Background technology
China is traditional large agricultural country, and for crop growth, the research of develop etc. is always biology and agriculture
Learn the emphasis and hot spot of research.The process of crop growthing development, in essence, important feature and tissue exactly in plant
Building process is exactly to include polysaccharide from molecular level, protein and other interaction, interactional mistake
Journey.Crops are carried out with the key of basic research, first consists in these large biological molecules and to be distributed in plant and the sight of structure
Examine process.
Immunofluorescent Antibody labelling technique is that fluorescein is formed immune mark chemically with specific antibody covalent bond
Remember antibody, and according to the principle of Ag-Ab specific bond, antigen is marked with fluorescein, and utilize fluorescence microscope
Specific fluorescent is observed, so as to intuitively observe distributed process of the antigen in plant.Due to spy of the antigen-antibody effect with identification
The opposite sex, and no particular requirement is formed for antigen, therefore, which has in terms of crop plant structure composition is parsed
Wide applicability.
At present, the application of fluorescence antibody labelling technique is ripe day by day, but traditional detection method determines this
The limitation of detection, i.e., observed by immunofluorescence, can only show the Germ distribution of single structure, obtained relevant information
It measures less than normal and single, the interaction between structure and Relative distribution intuitively can not be observed on the whole, this pole
The earth limits the application of this technology.
Invention content
For problems of the prior art, technical scheme is as follows:
A kind of method for observing large biological molecule distribution, life different in sample is made using improved immunofluorescence staining
Object macromolecular by different fluorescence or dye marker, according to the difference of label, observes different biologies simultaneously under the microscope respectively
The distribution situation of macromolecular;
The improved immunofluorescence staining is:The primary antibody of different immunogenes is selected different large biological molecules to mark
Or it selects different large biological molecules identical immunogene and carries the primary antibody label of different labels;To big point different of biologies
Selection different colours are marked and are developed the color with the secondary antibody of a corresponding anti-binding son respectively.

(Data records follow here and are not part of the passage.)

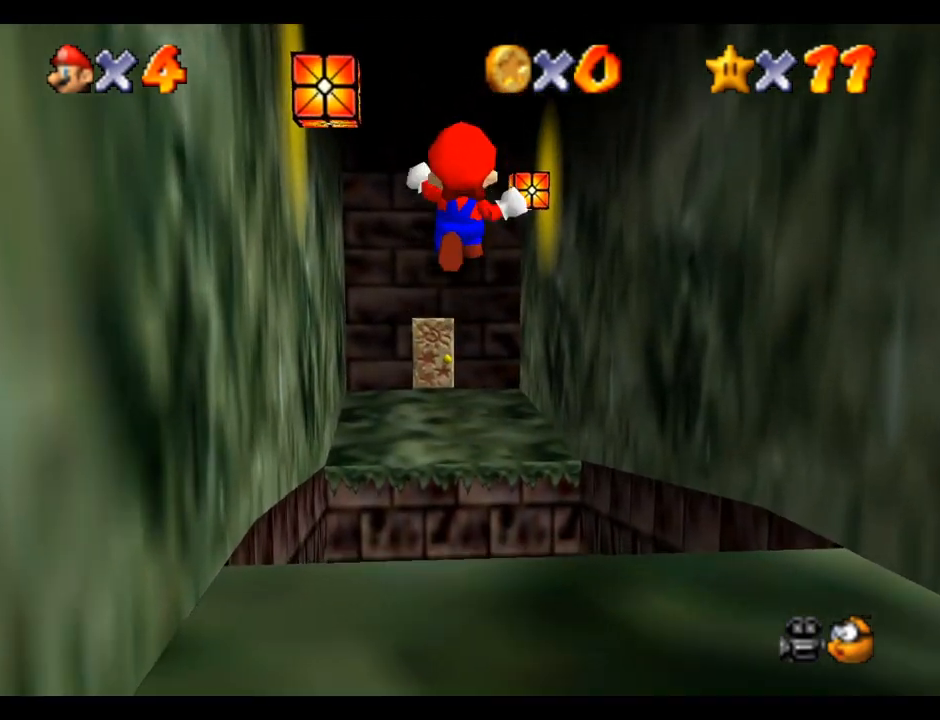
{"buttons": [], "left_stick": "up", "right_stick": "center", "events": [[17, "B", "up"]]}
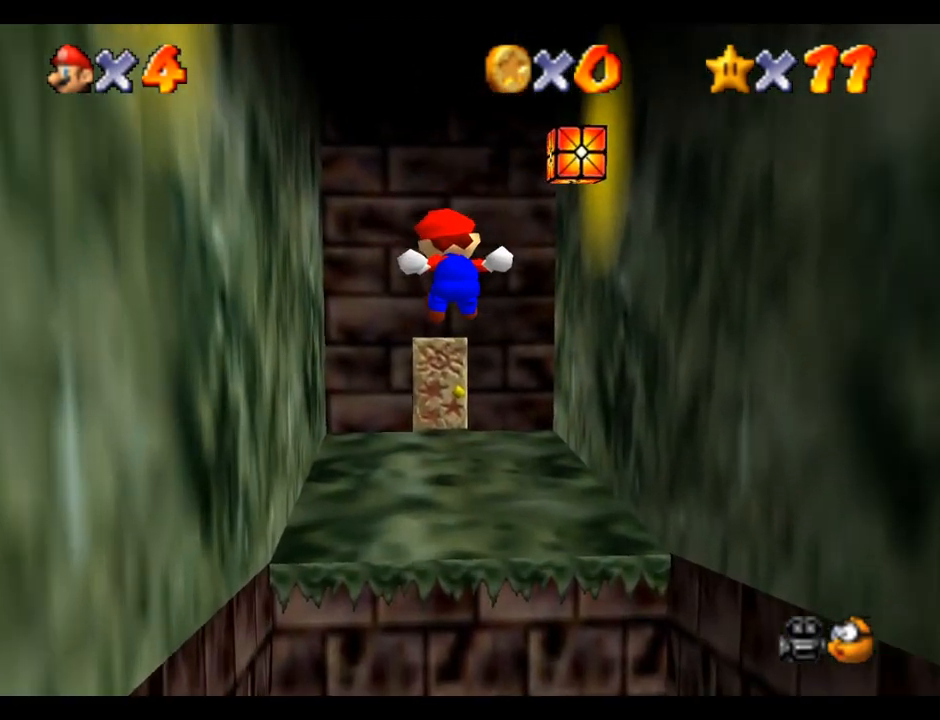
{"buttons": [], "left_stick": "up", "right_stick": "center", "events": []}
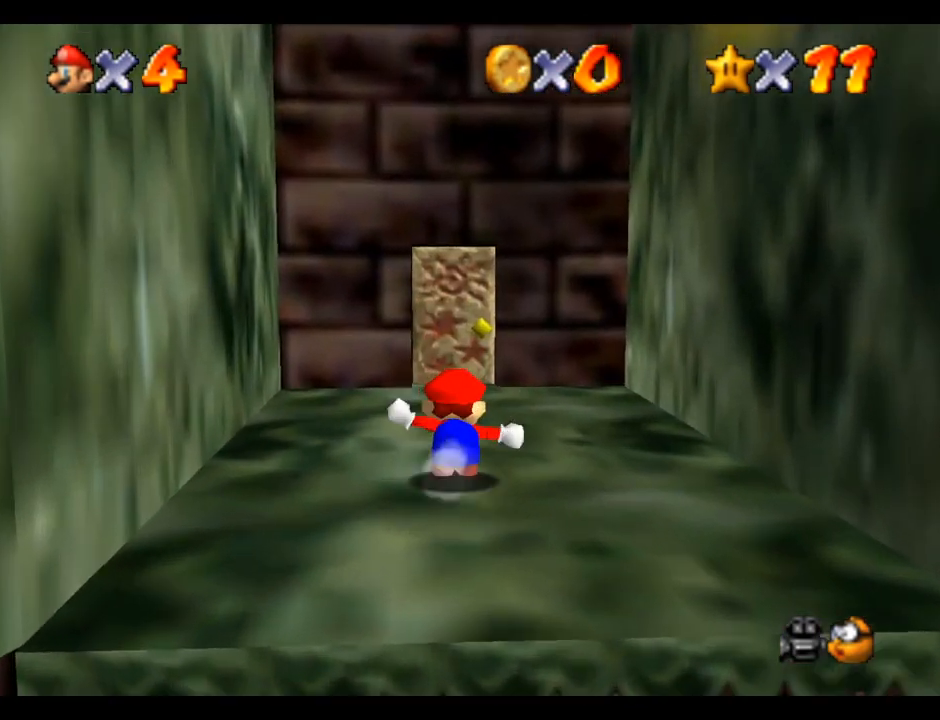
{"buttons": [], "left_stick": "up", "right_stick": "center", "events": []}
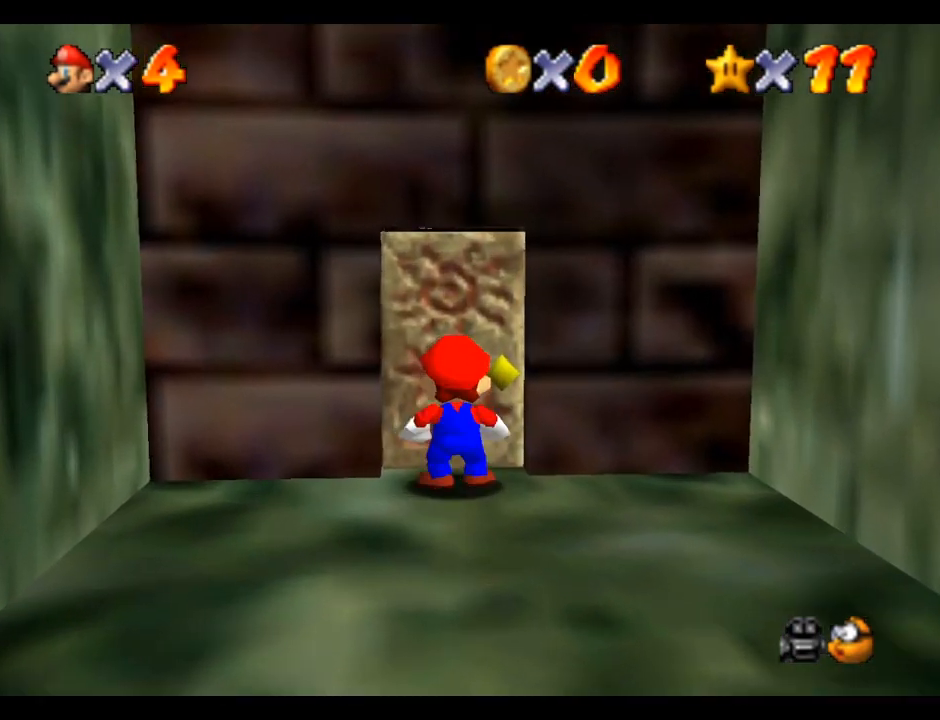
{"buttons": [], "left_stick": "center", "right_stick": "center", "events": [[67, "right_stick", "left"], [200, "left_stick", "center"], [200, "right_stick", "center"], [300, "right_stick", "left"], [417, "right_stick", "center"]]}
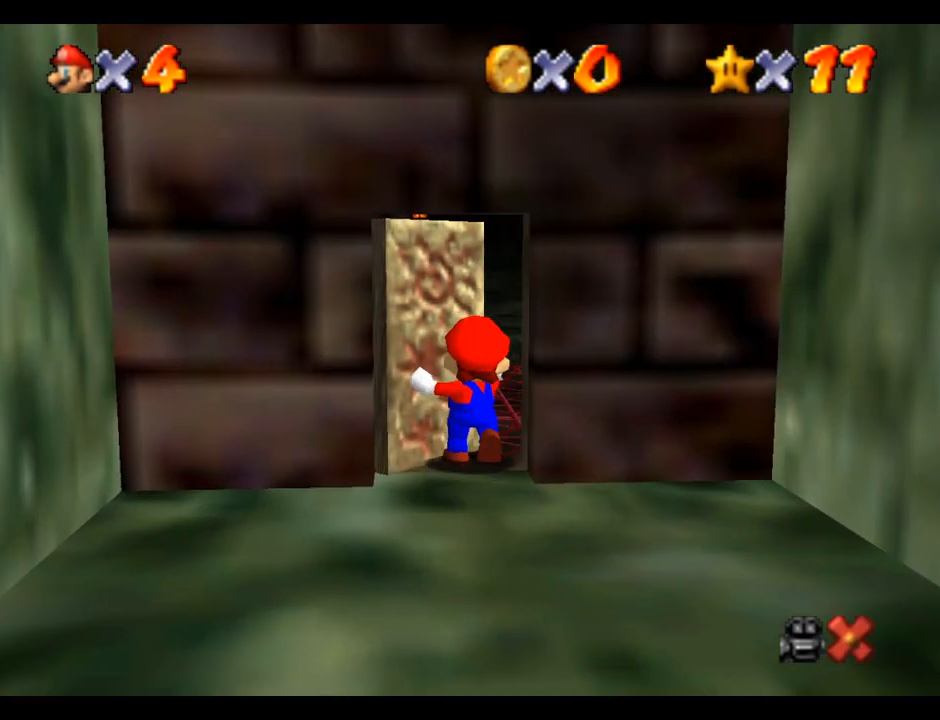
{"buttons": [], "left_stick": "center", "right_stick": "left", "events": [[50, "right_stick", "left"], [150, "right_stick", "center"], [250, "right_stick", "left"], [400, "right_stick", "center"], [467, "right_stick", "left"]]}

On the basis of said program, the large biological molecule is carbohydrate.
On the basis of said program, the primary antibody is JIM series antibodies, in LM series antibodies, CCRC series antibodies
A kind of and CBM series antibodies in a kind of combination.

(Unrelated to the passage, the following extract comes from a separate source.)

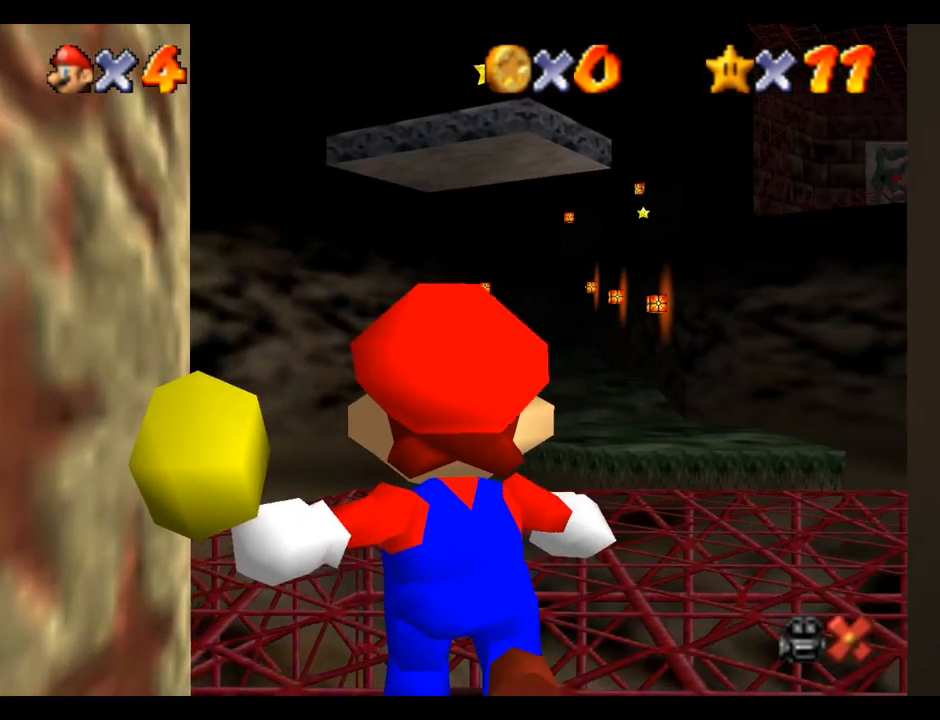
{"buttons": [], "left_stick": "up-right", "right_stick": "left", "events": [[100, "right_stick", "center"], [217, "right_stick", "left"], [250, "left_stick", "up-right"], [367, "right_stick", "center"], [450, "right_stick", "left"]]}
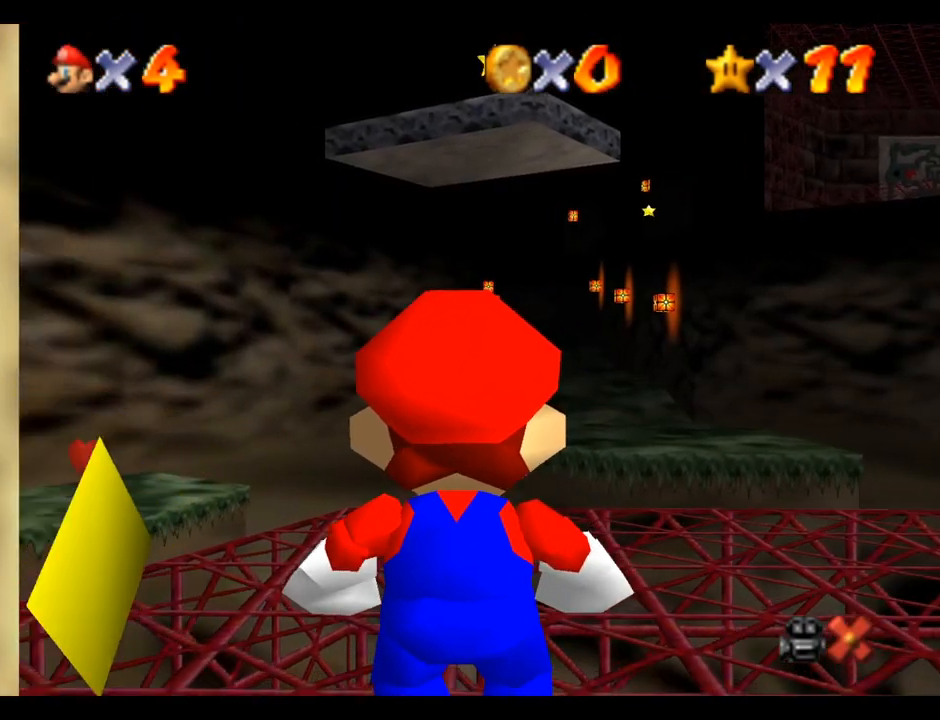
{"buttons": [], "left_stick": "up-right", "right_stick": "center", "events": [[83, "right_stick", "center"], [167, "right_stick", "left"], [267, "right_stick", "center"]]}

On the basis of said program, the secondary antibody is Alexa Fluor line fluorescent labelled antibodies.
On the basis of said program, complete or part of the sample for histotomy or with excellent permeability is planted
Object tissue.
On the basis of said program, the method for the observation large biological molecule distribution, step is as follows:
1) selection of material
Select histotomy or the complete or Activities of Some Plants tissue with excellent permeability;
2) it closes
Confining liquid closing sample thermostatted water yawing moves 1h, removes confining liquid, PE buffer solution for cleaning.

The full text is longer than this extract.